- _DOCUMENT EXTRACT_:
-- BEGIN --
Writing VoltDB Apps in Java Q&A
Join the DZone community and get the full member experience.
Join For FreeCurator's Note: The content of this article refers to VoltDB 2.8.2.
NewSQL and NoSQL databases present developers with a new and interesting programming model where there are fewer connections to the database, query parallelism, partitions and an easy model for supporting new clusters. Last month I presented a webinar introducing the basics of application development using VoltDB. We had a lot of great questions and I thought it would be handy to write them up and share the answers with everyone.
Q: Can you address how you would handle joining
tables that have different partition keys? Would you not partition the
tables in that case?
A: For multi-partition queries you join replicated
tables and partitioned tables, and you can join two or more partitioned
tables but they have to be joined on all table’s partition key.
If the query has a where clause that limits the query to a single partition, it can be executed as a single partition query. For single partition queries, you can join any combination of replicated and partitioned tables.
In all cases, consider joining on columns supported by indices (so that they are fast).
There are a number of factors to consider when joining tables in general sense. Should the table be a replicated table, thus local to every partition, or is it too large? For example, I may have a “users” table that contains thousands of users. I may need to map those users to a role and there may be only seven or eight roles within this “roles” table. In this case, it is safe to partition the “users” table and to replicate the “roles” table.
Consider though if your “users” table was joining with an “orders” table. This “orders” table may have thousands or millions of rows, making it a poor candidate for replication. Further, because of business rules it may be necessary to partition the orders on something other than the user but instead on the order ID. A join in this circumstance would result in a multi-partition query.
Q: When writing VoltDB SQL select statement that
makes use of a non-unique index, does all the selected columns need to
be included in the ORDER BY clause, in order to guarantee a
deterministic behavior?
-- END --
- _BRIEF A_: Print the VoltDB Q&A text word for word, everything from "NewSQL and NoSQL" down to "answers with everyone.".

- _SOURCE MATERIAL_:
-- BEGIN --
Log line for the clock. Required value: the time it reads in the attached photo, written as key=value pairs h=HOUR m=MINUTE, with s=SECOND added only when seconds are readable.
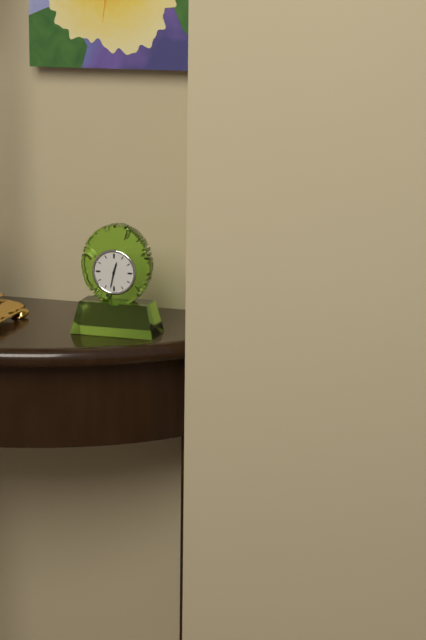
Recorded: h=12 m=32
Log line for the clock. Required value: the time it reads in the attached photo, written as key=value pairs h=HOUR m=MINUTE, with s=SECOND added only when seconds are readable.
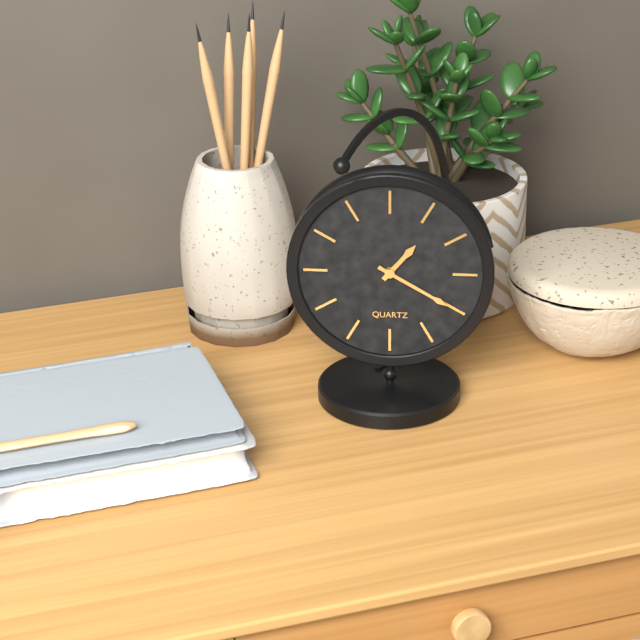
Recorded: h=1 m=20
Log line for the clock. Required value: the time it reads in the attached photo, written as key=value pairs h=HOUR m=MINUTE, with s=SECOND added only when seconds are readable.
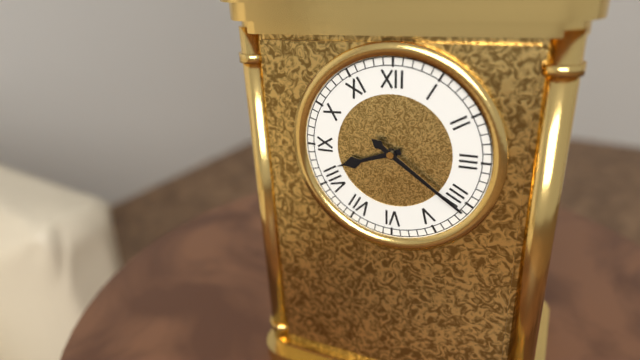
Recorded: h=8 m=21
-- END --
- _BRIEF B_: Output every line of the clock-time listing verbatim, leaving the pictures out.

- _FULL RESPONSE A_:
NewSQL and NoSQL databases present developers with a new and interesting programming model where there are fewer connections to the database, query parallelism, partitions and an easy model for supporting new clusters. Last month I presented a webinar introducing the basics of application development using VoltDB. We had a lot of great questions and I thought it would be handy to write them up and share the answers with everyone.

- _FULL RESPONSE B_:
Log line for the clock. Required value: the time it reads in the attached photo, written as key=value pairs h=HOUR m=MINUTE, with s=SECOND added only when seconds are readable.
Recorded: h=12 m=32
Log line for the clock. Required value: the time it reads in the attached photo, written as key=value pairs h=HOUR m=MINUTE, with s=SECOND added only when seconds are readable.
Recorded: h=1 m=20
Log line for the clock. Required value: the time it reads in the attached photo, written as key=value pairs h=HOUR m=MINUTE, with s=SECOND added only when seconds are readable.
Recorded: h=8 m=21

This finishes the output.